As a lactation educator counselor and someone who struggled to breastfeed both of my sons, I’d like to weigh in on this measuring breast milk stuff (in which a new device measures how much milk is in your breast before and after a feeding; Carla Naumburg wrote about it on Kveller yesterday).
What I think is important to know is something I learned when I went to the Los Angeles County Fair several years ago. (It was the first and last time, since I did not expect pig races and that was totally not cool with me nor will it ever be.) There was a “dairy” display and they had dozens of different types of cows on display. Next to each cow’s pen was a little sign with their name, and the type of cow they are, and a list of what their milk is best used for.

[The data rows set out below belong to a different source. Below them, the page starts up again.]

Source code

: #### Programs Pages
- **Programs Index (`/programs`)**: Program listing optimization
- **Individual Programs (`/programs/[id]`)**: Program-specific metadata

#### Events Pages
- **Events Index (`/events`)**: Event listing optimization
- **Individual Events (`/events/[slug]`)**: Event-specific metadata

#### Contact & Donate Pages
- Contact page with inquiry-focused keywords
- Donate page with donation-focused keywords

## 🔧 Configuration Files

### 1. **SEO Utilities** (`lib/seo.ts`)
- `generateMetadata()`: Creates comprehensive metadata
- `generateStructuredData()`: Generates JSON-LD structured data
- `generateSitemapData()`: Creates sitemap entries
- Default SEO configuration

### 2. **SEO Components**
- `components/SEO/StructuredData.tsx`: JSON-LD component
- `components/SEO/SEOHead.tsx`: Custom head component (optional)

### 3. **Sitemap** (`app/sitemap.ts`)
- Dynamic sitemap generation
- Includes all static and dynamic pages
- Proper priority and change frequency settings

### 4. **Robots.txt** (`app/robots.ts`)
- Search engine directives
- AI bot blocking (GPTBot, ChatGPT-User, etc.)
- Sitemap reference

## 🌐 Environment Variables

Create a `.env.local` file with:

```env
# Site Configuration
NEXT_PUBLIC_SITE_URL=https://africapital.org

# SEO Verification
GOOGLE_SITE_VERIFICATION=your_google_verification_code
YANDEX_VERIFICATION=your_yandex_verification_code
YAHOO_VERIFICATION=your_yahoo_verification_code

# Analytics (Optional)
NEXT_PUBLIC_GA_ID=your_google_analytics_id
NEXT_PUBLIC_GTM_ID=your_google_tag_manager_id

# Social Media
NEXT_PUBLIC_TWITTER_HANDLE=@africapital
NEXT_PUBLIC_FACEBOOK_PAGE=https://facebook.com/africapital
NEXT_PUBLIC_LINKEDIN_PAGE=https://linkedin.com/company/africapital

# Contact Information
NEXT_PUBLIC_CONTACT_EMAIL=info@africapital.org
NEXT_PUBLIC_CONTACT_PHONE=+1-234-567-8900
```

So some cows’ milk gets turned into cheddar cheese. Some gets turned into mozzarella. Some gets turned into butter. It all depends on the fat content of the particular cow’s milk. And that’s determined by their genetics, and their breeding.
Ever hear how “Irish babies are skinny”? Or that some women (this was said of me) make whipped cream instead of breast milk because our babies get so incredibly plump so fast? Well, here’s the deal: every woman’s milk is different. And not just in “how much” she makes. Milk has different fat content, for example, depending on your genetics and–forgive me–breeding. It’s not just about a number.
In addition, a pump is not even the best measure of how much milk you make, since some women can not get a full let-down with a pump, and the baby is the most efficient way to get milk out of a breast. I support women who pump, don’t get me wrong, but this notion that an outside entity tells you if your baby is okay can be really misleading and can provoke more and not less anxiety.
“Watch the baby, not the scale,” is something we lactation people love to remind moms. If your baby is hitting milestones and has bright eyes and is alert when they need to be and you know the signs of a gulping baby and you feed your newborn on demand without fear of teaching them “bad habits” such as–gasp!–nursing at night, you probably don’t need to measure your milk.
For the vast majority of women (typically above 95%), it is possible to make enough milk to feed a baby, and even two (and more!) babies. However, lack of education, resources, and support in the early weeks and months leads many women to believe they do not have enough milk and that they were not made to breastfeed. The stress that ensues is enough to make anyone’s milk supply drop, since stress is one factor that contributes to not establishing a healthy milk supply.
The facts of breastfeeding are available for all women, and hospitals are finally (finally!) seeing how valuable it is to teach women about how milk is made, how to maintain a supply, and how to encourage breastfeeding for everyone’s benefit–including the medical establishment and our economy.
Measuring milk is not the only answer; teaching women about their bodies and giving the the space and support to understand lactation is.